BOTH Burnley and Manchester City were frustrated in their attempts to bring any new faces in on deadline day with both clubs refusing to be held to ransom as the clock ticked towards 11pm.

But that just about where the similarities end between the two sides. There might be a principle at both Turf Moor and the Etihad not to overpay, but while the Clarets refused to countenance £15million for Rob Holding or £20million for Joe Worrall, City were baulking at £80million for Riyad Mahrez.

There's no doubt which side's need was greater. The loss of Leroy Sane to Pep Guardiola is clearly a blow, but he still has plenty of options, and expensive ones at that. At £43.5million Bernardo Silva isn't a bad replacement.
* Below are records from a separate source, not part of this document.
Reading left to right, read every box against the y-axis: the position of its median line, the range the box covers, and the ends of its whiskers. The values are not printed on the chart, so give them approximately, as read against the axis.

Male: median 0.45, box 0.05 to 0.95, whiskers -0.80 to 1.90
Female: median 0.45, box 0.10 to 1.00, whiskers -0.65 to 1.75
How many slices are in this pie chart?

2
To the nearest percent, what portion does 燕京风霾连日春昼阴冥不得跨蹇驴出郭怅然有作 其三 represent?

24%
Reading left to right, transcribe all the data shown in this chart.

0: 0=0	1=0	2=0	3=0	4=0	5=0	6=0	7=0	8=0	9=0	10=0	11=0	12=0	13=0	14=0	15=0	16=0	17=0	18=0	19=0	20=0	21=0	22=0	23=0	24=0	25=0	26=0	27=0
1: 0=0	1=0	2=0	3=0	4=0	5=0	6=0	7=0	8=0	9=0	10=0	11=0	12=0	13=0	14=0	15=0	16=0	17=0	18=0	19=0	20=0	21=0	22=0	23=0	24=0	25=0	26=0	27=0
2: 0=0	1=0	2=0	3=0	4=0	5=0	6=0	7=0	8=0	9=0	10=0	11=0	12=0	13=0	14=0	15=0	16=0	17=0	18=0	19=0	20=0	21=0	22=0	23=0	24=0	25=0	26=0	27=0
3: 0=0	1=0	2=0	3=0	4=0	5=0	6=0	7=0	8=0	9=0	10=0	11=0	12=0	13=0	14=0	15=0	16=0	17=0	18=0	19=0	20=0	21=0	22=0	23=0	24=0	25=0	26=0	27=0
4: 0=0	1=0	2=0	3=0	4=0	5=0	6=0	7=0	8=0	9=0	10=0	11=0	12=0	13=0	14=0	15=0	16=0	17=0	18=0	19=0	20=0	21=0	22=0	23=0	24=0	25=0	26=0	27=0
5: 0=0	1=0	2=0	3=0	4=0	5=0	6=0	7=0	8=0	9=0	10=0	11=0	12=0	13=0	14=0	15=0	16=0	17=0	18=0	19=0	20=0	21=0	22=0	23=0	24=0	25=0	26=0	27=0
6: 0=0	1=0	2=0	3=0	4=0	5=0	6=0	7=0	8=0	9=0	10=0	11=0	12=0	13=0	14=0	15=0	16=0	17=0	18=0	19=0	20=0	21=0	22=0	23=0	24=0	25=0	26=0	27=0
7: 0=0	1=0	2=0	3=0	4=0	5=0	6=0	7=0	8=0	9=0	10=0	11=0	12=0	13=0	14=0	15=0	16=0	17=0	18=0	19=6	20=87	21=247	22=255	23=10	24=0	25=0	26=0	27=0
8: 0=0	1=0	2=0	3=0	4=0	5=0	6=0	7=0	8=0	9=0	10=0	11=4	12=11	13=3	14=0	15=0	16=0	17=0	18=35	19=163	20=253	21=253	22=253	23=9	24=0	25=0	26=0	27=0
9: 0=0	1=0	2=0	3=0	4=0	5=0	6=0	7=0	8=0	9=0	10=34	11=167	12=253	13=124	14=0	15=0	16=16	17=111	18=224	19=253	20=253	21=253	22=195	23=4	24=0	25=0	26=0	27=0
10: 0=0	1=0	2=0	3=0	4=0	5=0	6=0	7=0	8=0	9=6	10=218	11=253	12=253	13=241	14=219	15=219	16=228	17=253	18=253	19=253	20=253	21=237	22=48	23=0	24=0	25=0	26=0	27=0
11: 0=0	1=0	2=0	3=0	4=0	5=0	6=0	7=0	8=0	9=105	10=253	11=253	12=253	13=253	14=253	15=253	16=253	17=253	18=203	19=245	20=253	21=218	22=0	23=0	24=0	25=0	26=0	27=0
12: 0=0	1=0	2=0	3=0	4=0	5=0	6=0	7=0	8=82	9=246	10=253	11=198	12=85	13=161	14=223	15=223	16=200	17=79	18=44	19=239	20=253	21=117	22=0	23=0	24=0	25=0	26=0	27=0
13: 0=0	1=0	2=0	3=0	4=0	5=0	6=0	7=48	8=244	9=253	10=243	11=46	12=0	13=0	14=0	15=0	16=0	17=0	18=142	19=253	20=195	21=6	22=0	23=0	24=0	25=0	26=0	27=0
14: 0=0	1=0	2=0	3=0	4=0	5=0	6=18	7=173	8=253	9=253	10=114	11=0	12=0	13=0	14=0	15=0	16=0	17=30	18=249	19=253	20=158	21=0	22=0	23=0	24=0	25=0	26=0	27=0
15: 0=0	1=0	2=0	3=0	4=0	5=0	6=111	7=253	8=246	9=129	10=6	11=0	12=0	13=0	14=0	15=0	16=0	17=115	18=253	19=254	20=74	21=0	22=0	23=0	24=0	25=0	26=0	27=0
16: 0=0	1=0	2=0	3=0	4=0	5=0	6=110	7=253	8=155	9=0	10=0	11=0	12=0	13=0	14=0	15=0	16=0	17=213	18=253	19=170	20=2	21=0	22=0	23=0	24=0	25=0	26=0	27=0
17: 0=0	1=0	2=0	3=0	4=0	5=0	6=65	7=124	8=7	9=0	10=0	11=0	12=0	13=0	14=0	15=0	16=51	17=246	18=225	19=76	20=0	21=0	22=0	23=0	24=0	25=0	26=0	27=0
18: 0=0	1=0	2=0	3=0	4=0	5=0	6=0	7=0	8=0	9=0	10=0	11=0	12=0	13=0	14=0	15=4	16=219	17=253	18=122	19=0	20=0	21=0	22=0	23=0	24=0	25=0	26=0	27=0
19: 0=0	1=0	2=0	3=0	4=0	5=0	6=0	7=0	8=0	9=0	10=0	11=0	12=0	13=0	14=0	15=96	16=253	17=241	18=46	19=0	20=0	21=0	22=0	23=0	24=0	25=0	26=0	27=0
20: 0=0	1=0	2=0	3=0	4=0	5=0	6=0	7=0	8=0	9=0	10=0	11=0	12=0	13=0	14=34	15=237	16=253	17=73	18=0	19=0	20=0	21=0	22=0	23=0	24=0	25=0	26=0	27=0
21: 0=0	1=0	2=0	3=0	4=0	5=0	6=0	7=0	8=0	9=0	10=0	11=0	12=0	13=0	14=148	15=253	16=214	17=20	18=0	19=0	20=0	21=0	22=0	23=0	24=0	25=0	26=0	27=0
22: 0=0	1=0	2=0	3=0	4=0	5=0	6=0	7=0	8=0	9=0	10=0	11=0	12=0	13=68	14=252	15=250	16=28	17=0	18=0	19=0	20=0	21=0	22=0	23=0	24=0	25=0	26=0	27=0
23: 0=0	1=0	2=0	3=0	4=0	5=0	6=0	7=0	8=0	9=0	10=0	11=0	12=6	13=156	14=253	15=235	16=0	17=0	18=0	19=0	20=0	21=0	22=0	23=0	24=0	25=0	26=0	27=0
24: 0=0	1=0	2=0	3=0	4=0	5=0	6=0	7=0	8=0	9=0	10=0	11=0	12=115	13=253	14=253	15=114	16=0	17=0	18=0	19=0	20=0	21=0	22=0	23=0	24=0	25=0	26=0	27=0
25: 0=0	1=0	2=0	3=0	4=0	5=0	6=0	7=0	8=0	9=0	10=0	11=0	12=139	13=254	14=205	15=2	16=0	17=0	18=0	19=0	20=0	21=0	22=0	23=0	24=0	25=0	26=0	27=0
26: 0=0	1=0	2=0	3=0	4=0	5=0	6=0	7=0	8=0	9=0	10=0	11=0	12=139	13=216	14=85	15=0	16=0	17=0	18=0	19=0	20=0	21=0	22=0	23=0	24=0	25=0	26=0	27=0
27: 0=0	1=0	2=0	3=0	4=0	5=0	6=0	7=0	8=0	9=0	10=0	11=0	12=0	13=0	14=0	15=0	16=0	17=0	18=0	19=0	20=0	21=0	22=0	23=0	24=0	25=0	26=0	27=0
The loss of James Tarkowski to Sean Dyche is a more grievous blow, even for just a couple of weeks. Burnley have been stretched all season at the heart of defence and now they're down to just two fit central defenders again. There's no mega-money replacement sitting on the bench for Burnley. Instead it's Kevin Long who has stepped in, a defender signed for a six-figure sum from the League of Ireland.
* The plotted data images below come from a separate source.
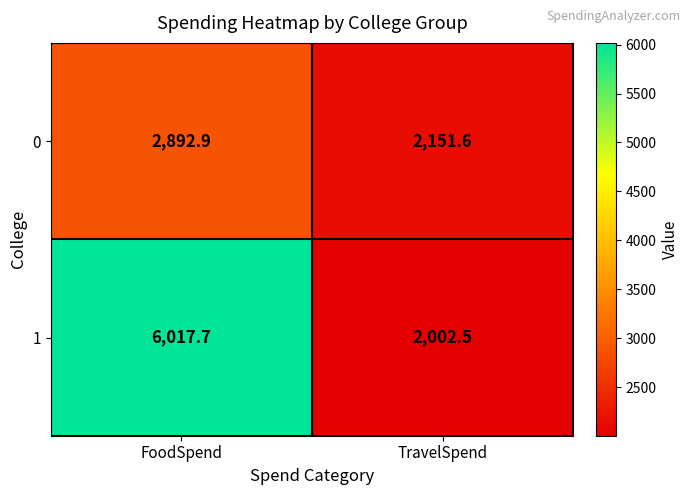

At which category is the sum across all series the highest?

FoodSpend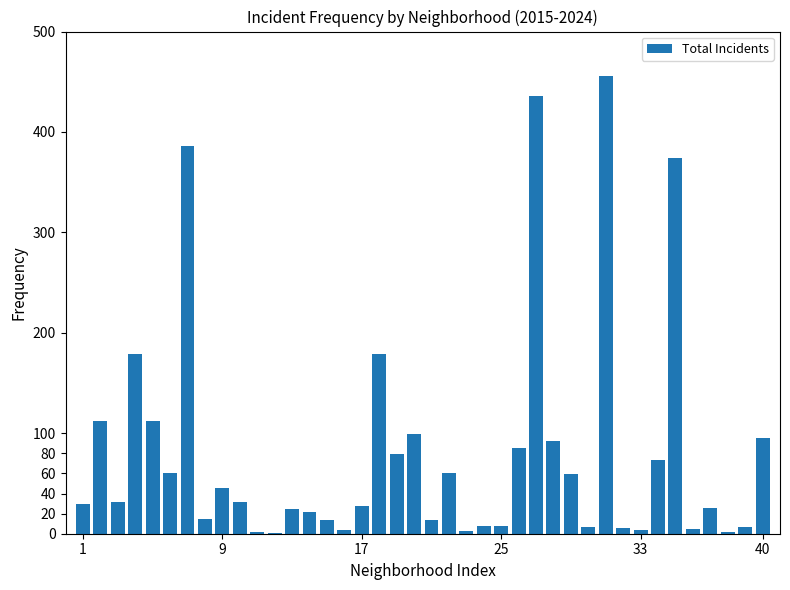

What is the sum of all values?

3277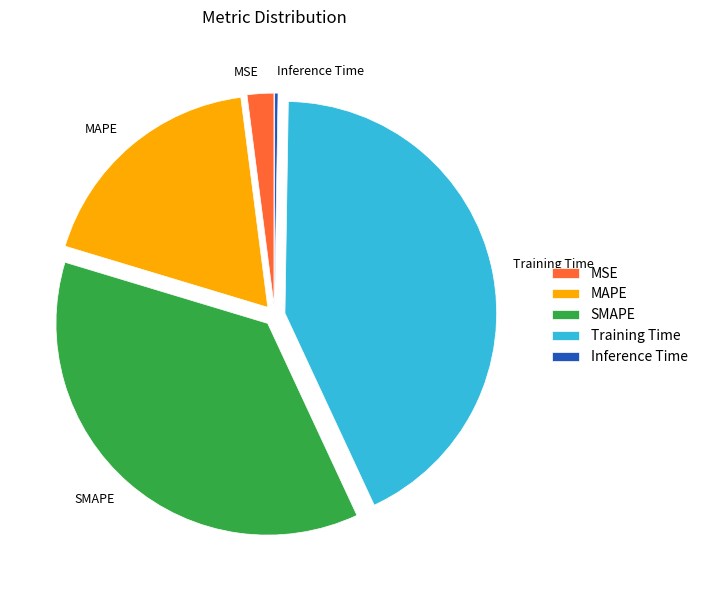

Approximately how many times larger is the value at MSE compared to MAPE?

0.1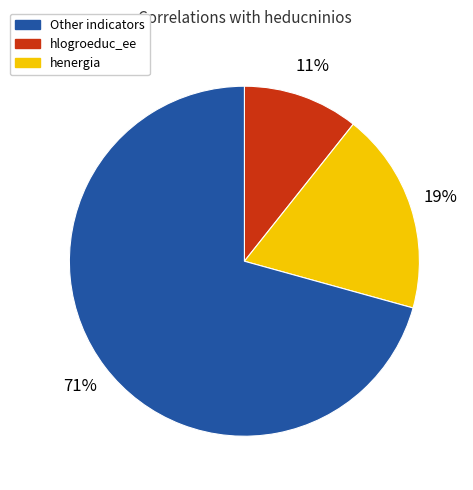

Is there any slice that represents more than half of the pie?

Yes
Meanwhile City were able to sign Aymeric Laporte from Athletic Bilbao for £57million. Five of the 10 most expensive defenders in history now call the Etihad Stadium home.

These two sides are playing on the same game but they're on very different levels. Despite all that they were will walk out at Turf Moor on Saturday as football equals, if not financial equals.

The deal for Laporte has taken City's spending in Guardiola's 19 months in charge to close to the £450million mark. Dyche has spent around £105million in his five-and-a-quarter years at Turf Moor.

As Dyche explained when discussing Burnley's decision to walk away from negotiations with Arsenal and Nottingham Forest for Holding and Worrall there comes a point when you just have to say 'no', although that point is much earlier for the Clarets than it is for City.

"There was a couple of situations we thought might come our way, but the market is tough, we all know that," Dyche said of his January dealings.

"We are what we are, everyone knows that, we have to run the club in an appropriate manner and that’s what we chose to do and that makes it difficult.

"There’s certain situations where the money goes up and up and up and eventually you have to say no, not for us. It is what it is, we move forward."